Task to carry out:
Filter the records down to the lines that hold the word "decorative", and copy each of those lines.
——
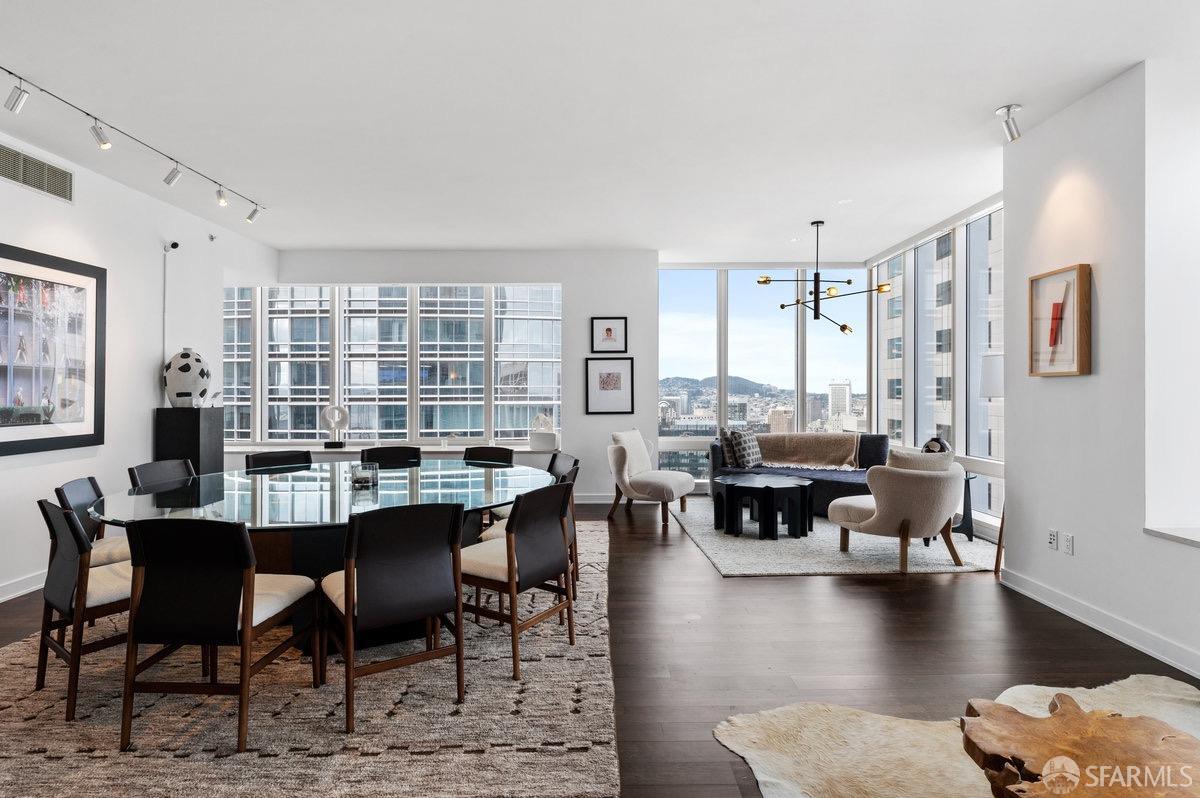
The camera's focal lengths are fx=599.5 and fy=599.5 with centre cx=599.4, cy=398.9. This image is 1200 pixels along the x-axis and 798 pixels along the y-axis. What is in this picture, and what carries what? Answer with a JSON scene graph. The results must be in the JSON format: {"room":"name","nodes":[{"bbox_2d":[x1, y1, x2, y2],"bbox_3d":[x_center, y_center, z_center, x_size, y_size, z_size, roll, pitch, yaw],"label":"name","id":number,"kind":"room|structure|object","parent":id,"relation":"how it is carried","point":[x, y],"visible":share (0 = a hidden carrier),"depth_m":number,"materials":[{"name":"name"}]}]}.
{"room":"dining room","nodes":[
{"label":"dining room","id":0,"kind":"room"},
{"bbox_2d":[0,116,278,605],"bbox_3d":[-3.805,-0.247,2.438,0.199,2.959,8.777,0,0,-1],"label":"left wall","id":1,"kind":"structure","parent":0,"point":[149,445],"depth_m":4.62,"materials":[{"name":"white paint"}]},
{"bbox_2d":[0,570,44,602],"bbox_3d":[-3.689,1.181,2.527,0.018,0.112,6.793,0,0,-1],"label":"baseboard","id":2,"kind":"structure","parent":1,"relation":"attached to","point":[15,585],"depth_m":3.79,"materials":[{"name":"white paint"}]},
{"bbox_2d":[0,143,74,203],"bbox_3d":[-3.653,-1.455,3.827,0.013,0.211,0.626,0,0,-1],"label":"air vent","id":3,"kind":"object","parent":1,"relation":"attached to","point":[27,161],"visible":1,"depth_m":3.87,"materials":[{"name":"metal"}]},
{"bbox_2d":[0,241,106,457],"bbox_3d":[-3.616,-0.309,3.772,0.035,1.267,1.261,0,0,-1],"label":"framed picture","id":4,"kind":"object","parent":1,"relation":"attached to","point":[78,436],"visible":1,"depth_m":3.93,"materials":[{"name":"black"}]},
{"bbox_2d":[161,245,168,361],"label":"conduit","id":5,"kind":"object","parent":1,"relation":"attached to","point":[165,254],"visible":0.82,"depth_m":5.14,"materials":[{"name":"white"}]},
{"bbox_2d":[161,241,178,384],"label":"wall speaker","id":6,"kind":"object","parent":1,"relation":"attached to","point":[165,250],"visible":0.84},
{"bbox_2d":[165,240,180,251],"bbox_3d":[-3.681,-1.323,5.172,0.109,0.090,0.079,0,0,-1],"label":"security camera","id":7,"kind":"object","parent":1,"relation":"attached to","point":[174,245],"visible":0.98,"depth_m":5.15,"materials":[{"name":"black"}]},
{"bbox_2d":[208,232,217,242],"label":"sprinkler head","id":8,"kind":"object","parent":1,"relation":"attached to","point":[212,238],"visible":0.98,"depth_m":5.70},
{"bbox_2d":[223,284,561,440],"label":"building","id":9,"kind":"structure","parent":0,"point":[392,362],"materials":[{"name":"glass"}]},
{"bbox_2d":[251,250,669,503],"bbox_3d":[-1.740,-0.266,7.181,4.764,2.992,0.273,0,0,-1],"label":"back wall","id":10,"kind":"structure","parent":0,"point":[487,278],"depth_m":7.10,"materials":[{"name":"white paint"}]},
{"bbox_2d":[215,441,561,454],"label":"window sill","id":11,"kind":"structure","parent":10,"relation":"attached to","point":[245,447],"depth_m":6.66,"materials":[{"name":"white stone"}]},
{"bbox_2d":[320,404,349,447],"bbox_3d":[-3.012,0.301,6.807,0.295,0.478,0.119,0,0,-1],"label":"sculpture","id":12,"kind":"object","parent":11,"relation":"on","point":[334,424],"visible":0.99,"depth_m":6.78,"materials":[{"name":"white"}]},
{"bbox_2d":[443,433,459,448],"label":"small figurine","id":13,"kind":"object","parent":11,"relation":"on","point":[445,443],"visible":1,"depth_m":6.87,"materials":[{"name":"white"}]},
{"bbox_2d":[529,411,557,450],"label":"white sculpture","id":14,"kind":"object","parent":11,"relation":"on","point":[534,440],"visible":0.99,"depth_m":6.79,"materials":[{"name":"white"}]},
{"bbox_2d":[223,282,561,444],"bbox_3d":[-2.627,-0.425,7.292,4.103,1.960,0.157,0,0,-1],"label":"window","id":15,"kind":"structure","parent":10,"relation":"in","point":[437,424],"depth_m":7.26,"materials":[{"name":"glass"}]},
{"bbox_2d":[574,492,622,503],"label":"baseboard","id":16,"kind":"structure","parent":10,"relation":"attached to","point":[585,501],"depth_m":7.07,"materials":[{"name":"white paint"}]},
{"bbox_2d":[590,316,627,354],"bbox_3d":[0.111,-0.738,6.929,0.402,0.433,0.025,0,0,-1],"label":"framed picture","id":17,"kind":"object","parent":10,"relation":"attached to","point":[609,329],"visible":0.98,"depth_m":6.93,"materials":[{"name":"black"}]},
{"bbox_2d":[585,355,635,413],"bbox_3d":[0.119,-0.156,6.914,0.536,0.635,0.027,0,0,-1],"label":"framed picture","id":18,"kind":"object","parent":10,"relation":"attached to","point":[614,378],"visible":0.98,"depth_m":6.91,"materials":[{"name":"black"}]},
{"bbox_2d":[0,0,1198,261],"bbox_3d":[-0.089,-1.733,3.135,7.780,0.120,9.593,0,0,-1],"label":"ceiling","id":19,"kind":"structure","parent":0,"point":[402,240],"depth_m":3.44,"materials":[{"name":"white paint"}]},
{"bbox_2d":[0,64,263,225],"bbox_3d":[-3.066,-1.611,3.769,0.134,0.218,3.353,0,0,-1],"label":"track light","id":20,"kind":"object","parent":19,"relation":"attached to","point":[10,73],"visible":0.99,"depth_m":3.79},
{"bbox_2d":[756,218,888,335],"bbox_3d":[2.161,-1.183,5.915,1.175,1.157,1.149,0,0,-1],"label":"chandelier","id":21,"kind":"object","parent":19,"relation":"hanging from","point":[848,282],"visible":1,"depth_m":5.88,"materials":[{"name":"black metal"}]},
{"bbox_2d":[994,102,1022,142],"bbox_3d":[2.429,-1.630,3.556,0.139,0.187,0.126,0,0,-1],"label":"ceiling spotlight","id":22,"kind":"object","parent":19,"relation":"attached to","point":[1001,112],"visible":1,"depth_m":3.54,"materials":[{"name":"silver metal"}]},
{"bbox_2d":[2,498,1199,797],"bbox_3d":[-0.173,1.302,2.829,8.073,0.104,9.690,0,0,-1],"label":"floor","id":23,"kind":"structure","parent":0,"point":[827,601],"depth_m":3.00,"materials":[{"name":"brown wood"}]},
{"bbox_2d":[154,406,223,476],"bbox_3d":[-3.550,0.658,5.181,0.367,1.151,0.376,0,0,-1],"label":"black pedestal","id":24,"kind":"object","parent":23,"relation":"on","point":[198,433],"visible":0.57,"depth_m":5.04,"materials":[{"name":"black"}]},
{"bbox_2d":[162,349,210,408],"bbox_3d":[-3.602,-0.171,5.229,0.358,0.504,0.352,0,0,-1],"label":"decorative vase","id":25,"kind":"object","parent":24,"relation":"on","point":[184,371],"visible":0.97,"depth_m":5.12,"materials":[{"name":"white ceramic"}]},
{"bbox_2d":[0,518,615,797],"bbox_3d":[-1.564,1.245,3.563,3.328,0.015,4.202,0,0,-1],"label":"dining rug","id":26,"kind":"object","parent":23,"relation":"on","point":[27,722],"visible":0.73,"depth_m":2.30,"materials":[{"name":"carpet"}]},
{"bbox_2d":[33,499,133,721],"bbox_3d":[-2.115,0.837,2.651,0.523,0.817,0.553,0,0,38],"label":"dining chair","id":27,"kind":"object","parent":26,"relation":"on","point":[66,592],"visible":0.66,"depth_m":2.43,"materials":[{"name":"brown leather"}]},
{"bbox_2d":[54,475,130,567],"bbox_3d":[-2.569,0.833,3.251,0.566,0.803,0.505,0,0,-25],"label":"dining chair","id":28,"kind":"object","parent":26,"relation":"on","point":[71,485],"visible":0.3,"depth_m":3.15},
{"bbox_2d":[128,458,195,490],"bbox_3d":[-2.592,0.806,3.810,0.546,0.818,0.502,0,0,9],"label":"dining chair","id":29,"kind":"object","parent":26,"relation":"on","point":[149,471],"visible":0.35,"depth_m":3.83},
{"bbox_2d":[117,516,315,752],"bbox_3d":[-1.481,0.833,2.368,0.518,0.824,0.567,0,0,-1],"label":"dining chair","id":30,"kind":"object","parent":26,"relation":"on","point":[250,620],"visible":0.99,"depth_m":2.16,"materials":[{"name":"brown leather"}]},
{"bbox_2d":[245,450,310,470],"bbox_3d":[-2.303,0.800,4.389,0.503,0.806,0.562,0,0,-39],"label":"dining chair","id":31,"kind":"object","parent":26,"relation":"on","point":[273,459],"visible":0.31,"depth_m":4.53,"materials":[{"name":"black leather"}]},
{"bbox_2d":[78,460,560,652],"bbox_3d":[-1.418,0.870,3.500,2.324,0.728,2.471,0,0,-1],"label":"dining table","id":32,"kind":"object","parent":26,"relation":"on","point":[301,543],"visible":0.65,"depth_m":3.10,"materials":[{"name":"clear glass"}]},
{"bbox_2d":[349,462,378,488],"bbox_3d":[-1.356,0.437,3.455,0.156,0.116,0.156,0,0,-1],"label":"candle holder","id":33,"kind":"object","parent":32,"relation":"on","point":[369,473],"visible":1,"depth_m":3.40,"materials":[{"name":"clear glass"}]},
{"bbox_2d":[361,445,422,468],"bbox_3d":[-1.617,0.798,4.670,0.508,0.822,0.545,0,0,-21],"label":"dining chair","id":34,"kind":"object","parent":26,"relation":"on","point":[381,454],"visible":0.34,"depth_m":4.86,"materials":[{"name":"black leather"}]},
{"bbox_2d":[321,500,466,733],"bbox_3d":[-0.870,0.829,2.539,0.522,0.826,0.575,0,0,-33],"label":"dining chair","id":35,"kind":"object","parent":26,"relation":"on","point":[353,578],"visible":0.99,"depth_m":2.36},
{"bbox_2d":[463,446,514,465],"bbox_3d":[-0.944,0.809,4.704,0.497,0.808,0.575,0,0,14],"label":"dining chair","id":36,"kind":"object","parent":26,"relation":"on","point":[499,457],"visible":0.31,"depth_m":4.93,"materials":[{"name":"black leather"}]},
{"bbox_2d":[457,480,575,681],"bbox_3d":[-0.443,0.828,3.003,0.565,0.829,0.524,0,0,32],"label":"dining chair","id":37,"kind":"object","parent":26,"relation":"on","point":[508,554],"visible":0.87,"depth_m":2.85,"materials":[{"name":"brown wood"}]},
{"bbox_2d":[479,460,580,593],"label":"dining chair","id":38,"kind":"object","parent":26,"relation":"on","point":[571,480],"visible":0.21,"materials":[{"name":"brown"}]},
{"bbox_2d":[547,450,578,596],"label":"dining chair","id":39,"kind":"object","parent":26,"relation":"on","point":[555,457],"visible":0.24,"depth_m":4.44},
{"bbox_2d":[606,429,694,526],"bbox_3d":[0.512,0.782,6.278,0.822,0.899,0.796,0,0,28],"label":"armchair","id":40,"kind":"object","parent":23,"relation":"on","point":[616,461],"visible":1,"depth_m":6.07,"materials":[{"name":"fabric"}]},
{"bbox_2d":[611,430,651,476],"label":"throw pillow","id":41,"kind":"object","parent":40,"relation":"on","point":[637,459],"visible":0.77,"depth_m":6.30,"materials":[{"name":"fabric"}]},
{"bbox_2d":[673,499,995,576],"bbox_3d":[2.037,1.225,5.665,2.382,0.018,2.820,0,0,-1],"label":"living room rug","id":42,"kind":"object","parent":23,"relation":"on","point":[745,561],"visible":0.62,"depth_m":4.82,"materials":[{"name":"carpet"}]},
{"bbox_2d":[714,472,812,539],"bbox_3d":[1.505,0.996,5.556,0.924,0.458,0.911,0,0,-1],"label":"coffee table","id":43,"kind":"object","parent":42,"relation":"on","point":[804,492],"visible":1,"depth_m":5.37,"materials":[{"name":"black wood"}]},
{"bbox_2d":[710,432,888,514],"bbox_3d":[2.274,0.802,6.604,1.852,0.822,1.153,0,0,-1],"label":"sofa","id":44,"kind":"object","parent":42,"relation":"on","point":[715,450],"visible":0.44,"depth_m":6.54,"materials":[{"name":"blue fabric"}]},
{"bbox_2d":[718,429,737,466],"bbox_3d":[1.532,0.549,6.879,0.204,0.424,0.463,0,0,26],"label":"throw pillow","id":45,"kind":"object","parent":44,"relation":"on","point":[726,452],"visible":0.66,"depth_m":6.72,"materials":[{"name":"grey fabric"}]},
{"bbox_2d":[728,428,762,468],"bbox_3d":[1.669,0.556,6.806,0.236,0.425,0.474,0,0,40],"label":"throw pillow","id":46,"kind":"object","parent":44,"relation":"on","point":[745,447],"visible":0.97,"depth_m":6.68,"materials":[{"name":"grey fabric"}]},
{"bbox_2d":[752,432,859,469],"bbox_3d":[2.288,0.597,6.871,1.253,0.380,0.507,0,0,22],"label":"throw blanket","id":47,"kind":"object","parent":44,"relation":"on","point":[801,443],"visible":0.91,"depth_m":6.73,"materials":[{"name":"beige fabric"}]},
{"bbox_2d":[826,451,967,572],"bbox_3d":[2.314,0.817,4.682,0.875,0.836,0.882,0,0,-23],"label":"armchair","id":48,"kind":"object","parent":42,"relation":"on","point":[865,510],"visible":0.98,"depth_m":4.36,"materials":[{"name":"beige fabric"}]},
{"bbox_2d":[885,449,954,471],"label":"throw pillow","id":49,"kind":"object","parent":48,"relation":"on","point":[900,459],"visible":0.38,"depth_m":4.47,"materials":[{"name":"fabric"}]},
{"bbox_2d":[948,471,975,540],"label":"side table","id":50,"kind":"object","parent":42,"relation":"on","point":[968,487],"visible":0.34,"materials":[{"name":"black"}]},
{"bbox_2d":[921,436,951,453],"bbox_3d":[3.021,0.492,5.394,0.247,0.312,0.236,0,0,-1],"label":"decorative vase","id":51,"kind":"object","parent":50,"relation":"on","point":[928,447],"visible":0.47,"depth_m":5.33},
{"bbox_2d":[712,677,1199,797],"bbox_3d":[1.602,1.236,1.649,2.402,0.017,2.120,0,0,-1],"label":"cowhide rug","id":52,"kind":"object","parent":23,"relation":"on","point":[726,743],"visible":0.68,"depth_m":2.14,"materials":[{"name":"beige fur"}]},
{"bbox_2d":[959,694,1199,797],"bbox_3d":[1.295,1.075,1.523,0.753,0.332,0.755,0,0,-1],"label":"wooden table","id":53,"kind":"object","parent":52,"relation":"on","point":[1050,764],"visible":1,"depth_m":1.58,"materials":[{"name":"brown wood"}]},
{"bbox_2d":[977,354,1003,570],"bbox_3d":[2.963,0.443,4.380,0.364,1.584,0.358,0,0,-1],"label":"floor lamp","id":54,"kind":"object","parent":23,"relation":"on","point":[994,375],"visible":0.52,"depth_m":4.36,"materials":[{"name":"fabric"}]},
{"bbox_2d":[657,263,870,488],"bbox_3d":[2.253,-0.268,7.898,2.861,2.947,0.143,0,0,-1],"label":"back window","id":55,"kind":"structure","parent":0,"point":[799,394],"depth_m":7.85,"materials":[{"name":"glass"}]},
{"bbox_2d":[868,193,1005,538],"bbox_3d":[3.617,-0.260,6.446,0.160,2.948,3.552,0,0,-1],"label":"right window wall","id":56,"kind":"structure","parent":0,"point":[966,217],"depth_m":6.25,"materials":[{"name":"glass"}]},
{"bbox_2d":[1001,57,1199,690],"bbox_3d":[2.891,-0.234,1.309,0.444,3.009,5.642,0,0,-1],"label":"right wall","id":57,"kind":"structure","parent":0,"point":[1076,531],"depth_m":3.16,"materials":[{"name":"white paint"}]},
{"bbox_2d":[1047,528,1058,550],"bbox_3d":[2.693,0.833,3.565,0.009,0.117,0.071,0,0,-1],"label":"wall socket","id":58,"kind":"object","parent":57,"relation":"attached to","point":[1053,543],"visible":0.98,"depth_m":3.56,"materials":[{"name":"white plastic"}]},
{"bbox_2d":[1028,264,1091,377],"bbox_3d":[2.653,-0.438,3.479,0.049,0.620,0.428,0,0,-1],"label":"framed picture","id":59,"kind":"object","parent":57,"relation":"attached to","point":[1032,287],"visible":0.99,"depth_m":3.45,"materials":[{"name":"brown"}]},
{"bbox_2d":[1063,532,1074,555],"bbox_3d":[2.695,0.831,3.444,0.010,0.117,0.071,0,0,-1],"label":"wall socket","id":60,"kind":"object","parent":57,"relation":"attached to","point":[1069,543],"visible":0.97,"depth_m":3.44,"materials":[{"name":"white plastic"}]},
{"bbox_2d":[1001,567,1199,679],"bbox_3d":[2.680,1.186,1.270,0.019,0.111,5.671,0,0,-1],"label":"baseboard","id":61,"kind":"structure","parent":57,"relation":"attached to","point":[1088,622],"depth_m":3.16,"materials":[{"name":"white paint"}]},
{"bbox_2d":[1143,525,1199,547],"bbox_3d":[2.865,0.644,2.129,0.456,0.037,1.902,0,0,-1],"label":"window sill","id":62,"kind":"structure","parent":57,"relation":"attached to","point":[1187,533],"depth_m":2.84,"materials":[{"name":"white stone"}]},
{"label":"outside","id":63,"kind":"structure","parent":0,"visible":0},
{"bbox_2d":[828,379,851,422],"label":"tower building","id":64,"kind":"structure","parent":63,"point":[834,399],"materials":[{"name":"white stone"}]},
{"bbox_2d":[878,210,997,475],"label":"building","id":65,"kind":"structure","parent":63,"point":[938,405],"depth_m":6.36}
]}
——
Result for this exercise:
{"bbox_2d":[162,349,210,408],"bbox_3d":[-3.602,-0.171,5.229,0.358,0.504,0.352,0,0,-1],"label":"decorative vase","id":25,"kind":"object","parent":24,"relation":"on","point":[184,371],"visible":0.97,"depth_m":5.12,"materials":[{"name":"white ceramic"}]},
{"bbox_2d":[921,436,951,453],"bbox_3d":[3.021,0.492,5.394,0.247,0.312,0.236,0,0,-1],"label":"decorative vase","id":51,"kind":"object","parent":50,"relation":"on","point":[928,447],"visible":0.47,"depth_m":5.33},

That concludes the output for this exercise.